Committed by David Christensen <[email protected]>
Subject: [DBD::Pg 2/2] Commit UTF-8 design notes/discussion between DWC/GSM
---
TODO.utf8 | 161 +++++++++++++++++++++++++++++++++++++++++++++++++++++++++++++
1 files changed, 161 insertions(+), 0 deletions(-)
diff --git a/TODO.utf8 b/TODO.utf8
new file mode 100644
index 0000000..5260bac
--- /dev/null
+++ b/TODO.utf8
@@ -0,0 +1,161 @@
+Summary of design changes from discussions with GSM and DWC re: utf-8 in
DBD::Pg
+================================================================================
+
+Behavior of the pg_unicode/pg_utf8_strings connection attribute
+---------------------------------------------------------------
+We will utilize a connect attribute (enabled by default) to enable the
+use of an immediate SET client_encoding. The current name of this is
+"pg_utf8_strings", but DWC prefers something non-encoding specific;
+examples wanted, but "pg_unicode" or "pg_internal" seem best.
+
+If the "pg_internal" attribute is explicitly provided in the DBI
+connect attributes it will be one of (0, 1), to enable/disable the
+pg_internal behavior explicitly. If not provided, we check the
+initial "server_encoding" and "client_encoding" settings.
+
+The logic for setting "pg_internal" when unspecified is:
+
+ - If "server_encoding" is "SQL_ASCII" set pg_internal to 0.
+
+ - If "client_encoding" <> "server_encoding", or perhaps better yet if
+ the pg_setting("client_encoding") returns a different value than
+ the default version for that setting, then we assuming that the
+ client encoding choice is *explicit* and the user will be wanting
+ to get raw octets back from DBI, thus set pg_internal to 0.
+
+ - Otherwise set pg_internal to 1.
+
+Immediately after the connection initialization completes, we will
+check for the set pg_internal flag; if set, we issue a "SET
+client_encoding TO 'utf-8'" and commit.

▶ EXCERPTED RECORDS:
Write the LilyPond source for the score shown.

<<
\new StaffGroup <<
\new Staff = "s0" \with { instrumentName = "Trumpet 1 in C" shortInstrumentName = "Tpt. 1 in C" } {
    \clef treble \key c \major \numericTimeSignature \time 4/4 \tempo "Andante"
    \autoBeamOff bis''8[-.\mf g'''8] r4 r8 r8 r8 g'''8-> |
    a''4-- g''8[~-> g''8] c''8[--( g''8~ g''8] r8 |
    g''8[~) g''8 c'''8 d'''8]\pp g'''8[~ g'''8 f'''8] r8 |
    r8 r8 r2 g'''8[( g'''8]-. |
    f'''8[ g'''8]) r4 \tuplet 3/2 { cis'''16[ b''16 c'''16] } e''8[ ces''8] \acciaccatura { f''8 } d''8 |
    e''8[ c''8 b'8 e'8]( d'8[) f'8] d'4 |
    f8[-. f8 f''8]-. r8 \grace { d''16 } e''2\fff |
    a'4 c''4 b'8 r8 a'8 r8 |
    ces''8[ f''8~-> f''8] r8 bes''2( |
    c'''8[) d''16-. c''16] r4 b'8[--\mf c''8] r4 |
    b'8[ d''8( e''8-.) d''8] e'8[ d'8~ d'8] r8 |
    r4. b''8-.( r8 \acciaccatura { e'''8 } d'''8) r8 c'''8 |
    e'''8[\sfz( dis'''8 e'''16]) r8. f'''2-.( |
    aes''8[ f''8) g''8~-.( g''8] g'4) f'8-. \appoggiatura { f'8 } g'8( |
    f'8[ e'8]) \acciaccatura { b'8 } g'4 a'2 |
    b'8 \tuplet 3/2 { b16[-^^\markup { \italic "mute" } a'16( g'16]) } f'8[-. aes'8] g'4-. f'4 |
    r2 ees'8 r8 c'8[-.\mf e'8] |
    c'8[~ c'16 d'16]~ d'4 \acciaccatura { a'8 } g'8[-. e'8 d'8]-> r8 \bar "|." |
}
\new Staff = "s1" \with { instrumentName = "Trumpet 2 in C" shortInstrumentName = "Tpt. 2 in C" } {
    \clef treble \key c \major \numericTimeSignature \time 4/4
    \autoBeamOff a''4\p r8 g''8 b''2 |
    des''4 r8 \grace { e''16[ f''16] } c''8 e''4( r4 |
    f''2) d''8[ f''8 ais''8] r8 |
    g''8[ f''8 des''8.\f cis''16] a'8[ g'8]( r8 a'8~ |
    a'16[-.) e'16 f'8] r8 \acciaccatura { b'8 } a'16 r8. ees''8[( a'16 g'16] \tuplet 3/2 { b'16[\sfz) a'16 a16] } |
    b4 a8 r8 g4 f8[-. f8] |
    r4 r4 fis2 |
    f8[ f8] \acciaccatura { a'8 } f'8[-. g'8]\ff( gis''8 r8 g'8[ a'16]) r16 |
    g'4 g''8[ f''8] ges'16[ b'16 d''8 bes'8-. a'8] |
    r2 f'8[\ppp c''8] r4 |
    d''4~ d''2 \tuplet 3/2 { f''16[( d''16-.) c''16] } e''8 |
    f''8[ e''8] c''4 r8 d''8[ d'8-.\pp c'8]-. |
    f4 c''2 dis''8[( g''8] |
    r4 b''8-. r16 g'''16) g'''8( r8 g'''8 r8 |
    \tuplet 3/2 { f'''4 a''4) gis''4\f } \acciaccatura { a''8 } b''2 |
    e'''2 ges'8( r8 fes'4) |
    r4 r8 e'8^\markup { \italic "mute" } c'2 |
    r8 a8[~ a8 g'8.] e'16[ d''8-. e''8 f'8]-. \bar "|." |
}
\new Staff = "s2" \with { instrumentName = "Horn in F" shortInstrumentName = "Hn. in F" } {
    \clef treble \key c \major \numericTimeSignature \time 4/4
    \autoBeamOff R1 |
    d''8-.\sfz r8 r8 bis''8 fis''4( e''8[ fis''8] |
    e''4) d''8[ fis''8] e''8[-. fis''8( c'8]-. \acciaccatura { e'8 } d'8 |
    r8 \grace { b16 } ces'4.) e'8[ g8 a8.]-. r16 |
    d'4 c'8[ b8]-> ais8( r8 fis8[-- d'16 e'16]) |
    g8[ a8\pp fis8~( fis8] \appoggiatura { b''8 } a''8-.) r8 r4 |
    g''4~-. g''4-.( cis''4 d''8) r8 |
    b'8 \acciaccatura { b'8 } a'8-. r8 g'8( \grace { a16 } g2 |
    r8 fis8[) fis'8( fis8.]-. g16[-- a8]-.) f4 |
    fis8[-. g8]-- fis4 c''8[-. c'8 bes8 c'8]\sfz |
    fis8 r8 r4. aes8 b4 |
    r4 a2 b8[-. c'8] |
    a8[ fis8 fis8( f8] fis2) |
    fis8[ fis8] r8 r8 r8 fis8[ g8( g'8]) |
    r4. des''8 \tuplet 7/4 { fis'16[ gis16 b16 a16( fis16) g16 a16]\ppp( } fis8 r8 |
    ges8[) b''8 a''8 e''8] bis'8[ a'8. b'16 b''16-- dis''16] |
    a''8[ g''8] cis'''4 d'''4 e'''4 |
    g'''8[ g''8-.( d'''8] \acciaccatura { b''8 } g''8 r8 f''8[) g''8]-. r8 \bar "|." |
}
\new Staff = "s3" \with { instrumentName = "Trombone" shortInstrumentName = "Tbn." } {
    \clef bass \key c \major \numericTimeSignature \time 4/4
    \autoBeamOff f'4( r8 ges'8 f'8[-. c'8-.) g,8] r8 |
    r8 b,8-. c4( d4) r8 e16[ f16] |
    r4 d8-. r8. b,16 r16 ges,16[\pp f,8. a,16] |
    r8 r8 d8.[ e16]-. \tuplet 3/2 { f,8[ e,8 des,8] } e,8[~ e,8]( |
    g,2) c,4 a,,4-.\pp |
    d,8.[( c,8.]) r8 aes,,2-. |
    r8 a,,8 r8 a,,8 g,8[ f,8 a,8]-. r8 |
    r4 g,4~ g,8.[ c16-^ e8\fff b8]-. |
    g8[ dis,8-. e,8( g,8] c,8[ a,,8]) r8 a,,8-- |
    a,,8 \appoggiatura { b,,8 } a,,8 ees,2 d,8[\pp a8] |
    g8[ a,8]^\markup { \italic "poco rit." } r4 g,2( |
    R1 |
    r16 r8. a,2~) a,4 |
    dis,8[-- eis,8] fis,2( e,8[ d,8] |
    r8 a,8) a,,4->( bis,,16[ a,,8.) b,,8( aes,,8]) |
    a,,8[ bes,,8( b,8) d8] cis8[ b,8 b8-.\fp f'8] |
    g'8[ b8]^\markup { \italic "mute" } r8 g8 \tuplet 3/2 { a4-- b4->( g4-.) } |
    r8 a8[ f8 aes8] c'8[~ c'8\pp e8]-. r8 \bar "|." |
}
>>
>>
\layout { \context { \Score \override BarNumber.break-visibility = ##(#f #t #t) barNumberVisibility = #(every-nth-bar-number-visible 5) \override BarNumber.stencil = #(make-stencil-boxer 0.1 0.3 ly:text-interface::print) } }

▶ GIVEN REQUEST 1:
Retype the DBD::Pg commit in full, with no changes.
▶ GIVEN REQUEST 2:
Show every line of the listing that contains the string "markup".
The listing has no connection to the DBD::Pg commit.

▶ CORRECT RESPONSE 1:
Committed by David Christensen <[email protected]>
Subject: [DBD::Pg 2/2] Commit UTF-8 design notes/discussion between DWC/GSM
---
TODO.utf8 | 161 +++++++++++++++++++++++++++++++++++++++++++++++++++++++++++++
1 files changed, 161 insertions(+), 0 deletions(-)
diff --git a/TODO.utf8 b/TODO.utf8
new file mode 100644
index 0000000..5260bac
--- /dev/null
+++ b/TODO.utf8
@@ -0,0 +1,161 @@
+Summary of design changes from discussions with GSM and DWC re: utf-8 in
DBD::Pg
+================================================================================
+
+Behavior of the pg_unicode/pg_utf8_strings connection attribute
+---------------------------------------------------------------
+We will utilize a connect attribute (enabled by default) to enable the
+use of an immediate SET client_encoding. The current name of this is
+"pg_utf8_strings", but DWC prefers something non-encoding specific;
+examples wanted, but "pg_unicode" or "pg_internal" seem best.
+
+If the "pg_internal" attribute is explicitly provided in the DBI
+connect attributes it will be one of (0, 1), to enable/disable the
+pg_internal behavior explicitly. If not provided, we check the
+initial "server_encoding" and "client_encoding" settings.
+
+The logic for setting "pg_internal" when unspecified is:
+
+ - If "server_encoding" is "SQL_ASCII" set pg_internal to 0.
+
+ - If "client_encoding" <> "server_encoding", or perhaps better yet if
+ the pg_setting("client_encoding") returns a different value than
+ the default version for that setting, then we assuming that the
+ client encoding choice is *explicit* and the user will be wanting
+ to get raw octets back from DBI, thus set pg_internal to 0.
+
+ - Otherwise set pg_internal to 1.
+
+Immediately after the connection initialization completes, we will
+check for the set pg_internal flag; if set, we issue a "SET
+client_encoding TO 'utf-8'" and commit.

▶ CORRECT RESPONSE 2:
    b'8 \tuplet 3/2 { b16[-^^\markup { \italic "mute" } a'16( g'16]) } f'8[-. aes'8] g'4-. f'4 |
    r4 r8 e'8^\markup { \italic "mute" } c'2 |
    g8[ a,8]^\markup { \italic "poco rit." } r4 g,2( |
    g'8[ b8]^\markup { \italic "mute" } r8 g8 \tuplet 3/2 { a4-- b4->( g4-.) } |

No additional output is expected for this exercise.